Sabrina fechou a cara e virou o rosto para o lado antes de responder:

– Não há propósitos decentes nessa atrocidade.

Os dias se passavam e a tristeza tomava conta de Sabrina. Até vontade de fugir que lhe dava forças para continuar parecia minguar. Passava mais tempo na cama. Não se importava com os tremores ocasionais da casa quando Percival se entediava. Ele a mandava fazer algo, ela fazia sem questionar. Estava desistindo.

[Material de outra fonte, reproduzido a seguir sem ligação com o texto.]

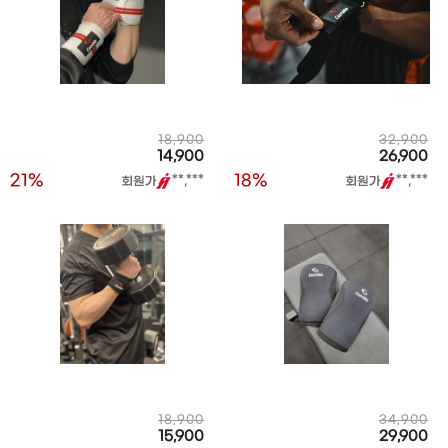
18,900
32,900
14,900
26,900
21%
18%
**,***
**,***
18,900
34,900
15,900
29,900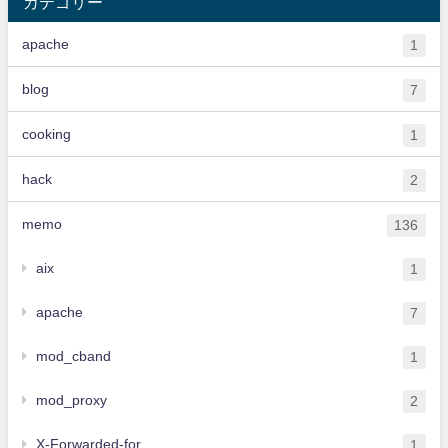
カテゴリー
apache
1
blog
7
cooking
1
hack
2
memo
136
aix
1
apache
7
mod_cband
1
mod_proxy
2
X-Forwarded-for
1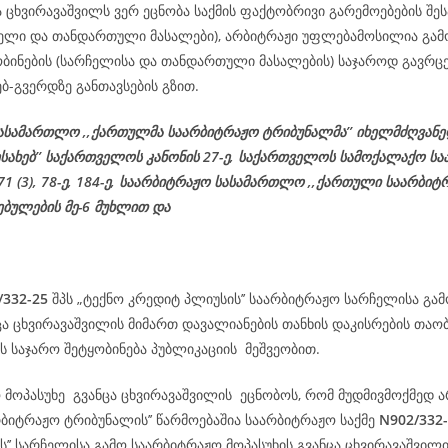
ა ცხვირავაშვილს ვერ ეცნობა საქმის ფაქტობრივი გარემოებების შეს
ჩელი და თანდართული მასალები), არბიტრაჟი უფლებამოსილია გამ
ობინების (სარჩელისა და თანდართული მასალების) საჯაროდ გავრცე
ებ-გვერდზე განთავსების გზით.
ასამართლო ,,ქართულმა საარბიტრაჟო ტრიბუნალმა’’ იხელმძღვან
ესახებ’’ საქართველოს კანონის 27-ე,
საქართველოს
სამოქალაქო
სა
 71 (3), 78-
ე
, 184-ე, საარბიტრაჟო სასამართლო ,,ქართული საარბიტ
ებულების მე-6 მუხლით და
/332-25
შპს „ტექნო კრედიტ პლიუსის’’ საარბიტრაჟო სარჩელისა გა
ცა ცხვირავაშვილის მიმართ დავალიანების თანხის დაკისრების თაო
 საჯარო შეტყობინება პუბლიკაციის მეშვეობით.
 მოპასუხე გვანცა ცხვირავაშვილის ეცნობოს, რომ მუდმივმოქმედ ა
რბიტრაჟო ტრიბუნალის’’ წარმოებაშია საარბიტრაჟო საქმე
N902/332
’’ სარჩელისა გამო საარბიტრაჟო მოპასუხის გვანცა ცხვირავაშვილ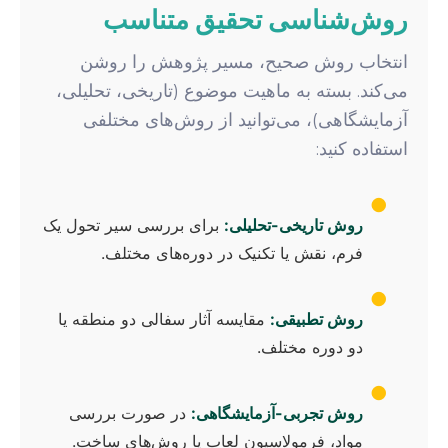
روش‌شناسی تحقیق متناسب
انتخاب روش صحیح، مسیر پژوهش را روشن
می‌کند. بسته به ماهیت موضوع (تاریخی، تحلیلی،
آزمایشگاهی)، می‌توانید از روش‌های مختلفی
استفاده کنید:
●
روش تاریخی-تحلیلی:
برای بررسی سیر تحول یک
فرم، نقش یا تکنیک در دوره‌های مختلف.
●
روش تطبیقی:
مقایسه آثار سفالی دو منطقه یا
دو دوره مختلف.
●
روش تجربی-آزمایشگاهی:
در صورت بررسی
مواد، فرمولاسیون لعاب یا روش‌های ساخت.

– Isso tem que acabar! – disse ele, certo dia, enfurecido – Está estragando tudo!

Sabrina murmurou algo, Percival não entendeu.

– O que disse?!

Sabrina não respondeu.

– Não tenho escolhas. Vou ter que arranjar outra.

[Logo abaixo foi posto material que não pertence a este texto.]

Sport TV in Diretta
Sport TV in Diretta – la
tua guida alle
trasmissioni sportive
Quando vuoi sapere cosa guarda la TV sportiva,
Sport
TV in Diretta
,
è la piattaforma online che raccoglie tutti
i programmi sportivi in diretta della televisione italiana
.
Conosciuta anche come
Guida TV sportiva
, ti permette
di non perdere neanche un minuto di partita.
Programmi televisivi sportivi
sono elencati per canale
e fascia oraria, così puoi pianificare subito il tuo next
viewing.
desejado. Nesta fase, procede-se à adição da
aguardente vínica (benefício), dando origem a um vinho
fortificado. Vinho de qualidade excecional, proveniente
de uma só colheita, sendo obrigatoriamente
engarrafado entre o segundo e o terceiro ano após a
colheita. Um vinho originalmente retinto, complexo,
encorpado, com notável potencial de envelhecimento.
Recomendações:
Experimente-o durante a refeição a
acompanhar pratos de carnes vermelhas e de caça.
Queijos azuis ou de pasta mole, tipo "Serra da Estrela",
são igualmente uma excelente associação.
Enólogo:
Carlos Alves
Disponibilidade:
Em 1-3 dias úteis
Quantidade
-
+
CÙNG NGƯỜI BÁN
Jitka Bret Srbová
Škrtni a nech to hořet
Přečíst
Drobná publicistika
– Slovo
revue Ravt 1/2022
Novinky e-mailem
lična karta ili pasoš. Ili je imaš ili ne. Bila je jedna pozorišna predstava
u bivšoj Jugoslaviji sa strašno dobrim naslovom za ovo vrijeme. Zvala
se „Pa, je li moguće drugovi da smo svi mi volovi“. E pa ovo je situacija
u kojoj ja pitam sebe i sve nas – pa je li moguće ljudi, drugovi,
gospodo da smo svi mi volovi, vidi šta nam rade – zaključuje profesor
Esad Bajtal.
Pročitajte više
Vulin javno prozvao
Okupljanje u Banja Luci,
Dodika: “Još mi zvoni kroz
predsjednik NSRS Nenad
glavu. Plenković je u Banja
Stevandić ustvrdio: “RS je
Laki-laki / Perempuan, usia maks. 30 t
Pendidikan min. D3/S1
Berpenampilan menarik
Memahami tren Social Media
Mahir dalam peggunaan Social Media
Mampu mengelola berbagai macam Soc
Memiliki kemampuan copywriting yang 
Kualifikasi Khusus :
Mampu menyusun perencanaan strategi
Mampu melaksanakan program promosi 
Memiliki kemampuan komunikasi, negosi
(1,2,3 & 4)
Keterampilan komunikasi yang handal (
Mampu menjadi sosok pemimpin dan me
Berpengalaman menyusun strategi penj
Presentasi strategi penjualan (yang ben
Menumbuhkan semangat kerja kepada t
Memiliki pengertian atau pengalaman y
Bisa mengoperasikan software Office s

Isso pareceu causar o efeito que Percival desejava. Sabrina apoiou-se no cotovelo e o encarou.

– Como disse? O que quer dizer? Outra?

– Sim. Outra.

A mente de Sabrina trabalhou nos segundos depois àquela pergunta. Quem sabe com outra mulher tivesse uma chance de escapar... Ou se não escapasse, mesmo assim teria companhia. Talvez não fosse tão ruim assim se tivesse alguém com quem compartilhar as aflições. Não! Em que estava pensando? Estaria ela se tornando tão egoísta como ele ao ponto de aceitar que outra mulher passasse pelo mesmo que ela? Isso não podia acontecer. De maneira alguma.

– Desculpe-me – disse ela, surpreendendo o doutor – Não tenho sido fácil esses dias.

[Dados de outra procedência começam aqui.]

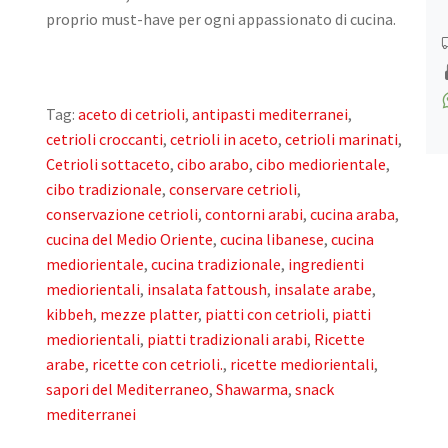
proprio must-have per ogni appassionato di cucina.
Tag:
aceto di cetrioli
,
antipasti mediterranei
,
cetrioli croccanti
,
cetrioli in aceto
,
cetrioli marinati
,
Cetrioli sottaceto
,
cibo arabo
,
cibo mediorientale
,
cibo tradizionale
,
conservare cetrioli
,
conservazione cetrioli
,
contorni arabi
,
cucina araba
,
cucina del Medio Oriente
,
cucina libanese
,
cucina
mediorientale
,
cucina tradizionale
,
ingredienti
mediorientali
,
insalata fattoush
,
insalate arabe
,
kibbeh
,
mezze platter
,
piatti con cetrioli
,
piatti
mediorientali
,
piatti tradizionali arabi
,
Ricette
arabe
,
ricette con cetrioli.
,
ricette mediorientali
,
sapori del Mediterraneo
,
Shawarma
,
snack
mediterranei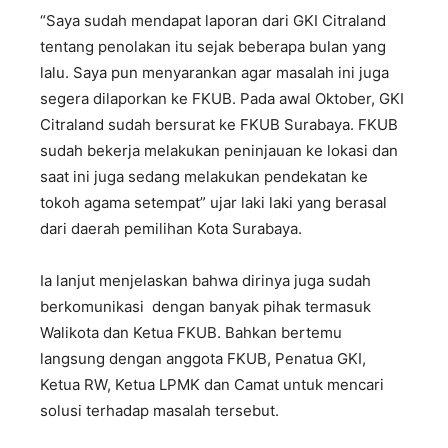
“Saya sudah mendapat laporan dari GKI Citraland
tentang penolakan itu sejak beberapa bulan yang
lalu. Saya pun menyarankan agar masalah ini juga
segera dilaporkan ke FKUB. Pada awal Oktober, GKI
Citraland sudah bersurat ke FKUB Surabaya. FKUB
sudah bekerja melakukan peninjauan ke lokasi dan
saat ini juga sedang melakukan pendekatan ke
tokoh agama setempat” ujar laki laki yang berasal
dari daerah pemilihan Kota Surabaya.
Ia lanjut menjelaskan bahwa dirinya juga sudah
berkomunikasi dengan banyak pihak termasuk
Walikota dan Ketua FKUB. Bahkan bertemu
langsung dengan anggota FKUB, Penatua GKI,
Ketua RW, Ketua LPMK dan Camat untuk mencari
solusi terhadap masalah tersebut.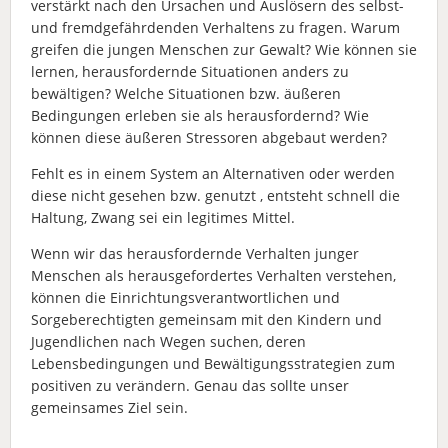
verstärkt nach den Ursachen und Auslösern des selbst-
und fremdgefährdenden Verhaltens zu fragen. Warum
greifen die jungen Menschen zur Gewalt? Wie können sie
lernen, herausfordernde Situationen anders zu
bewältigen? Welche Situationen bzw. äußeren
Bedingungen erleben sie als herausfordernd? Wie
können diese äußeren Stressoren abgebaut werden?
Fehlt es in einem System an Alternativen oder werden
diese nicht gesehen bzw. genutzt , entsteht schnell die
Haltung, Zwang sei ein legitimes Mittel.
Wenn wir das herausfordernde Verhalten junger
Menschen als herausgefordertes Verhalten verstehen,
können die Einrichtungsverantwortlichen und
Sorgeberechtigten gemeinsam mit den Kindern und
Jugendlichen nach Wegen suchen, deren
Lebensbedingungen und Bewältigungsstrategien zum
positiven zu verändern. Genau das sollte unser
gemeinsames Ziel sein.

– Que bom que percebeu isso.

– Queria te pedir algo... – disse ela, sentando-se na cama deixando que o lençol a descobrisse revelando os seios para deleite do doutor Percival.

– O que é?

– Se não posso ter meu tamanho de volta, por que você não se encolhe? Assim poderíamos passar um tempo juntos como dois seres humanos normais.

Sabrina viu as espessas sobrancelhas do doutor se erguerem enquanto ele pensava na proposta. A resposta foi a esperada:

– Não.

Mesmo assim ela não desistiu e insistiu naquela ideia. Persistia dia após dia, mais gentil do que nunca. Achava que estava o convencendo. Então numa tarde chuvosa ele chegou da rua e correu para a casinha berrando:

– Sabrina! Sabrina, minha pequena...

– Estou aqui, meu bem – disse ela, adotando a nova maneira de tratá-lo.

– Não me agüento mais! Desde que você colocou essa ideia infernal na minha cabeça. Não consigo me concentrar em mais nada do que tê-la em meus braços. Oh, Sabrina. Eu a amo tanto. Prometa que nunca vai me trair! Prometa que nunca vai tentar escapar...

Sabrina levantou-se da cama. Vestia o vestido favorito do doutor. O cabelo estava preso no topo da cabeça caindo em cachos pelas costas. A maquiagem estava impecável no rosto.

– Sinto-me ofendida que depois de todo esse tempo ainda duvida de mim, meu bem. Não tenho mais ninguém que não seja você. Deixe-me amá-lo da forma que desejar. Como uma filha, ou como uma esposa.

– Sim! Sim, Sabrina! Enfim consegui o que queria em todos esses anos.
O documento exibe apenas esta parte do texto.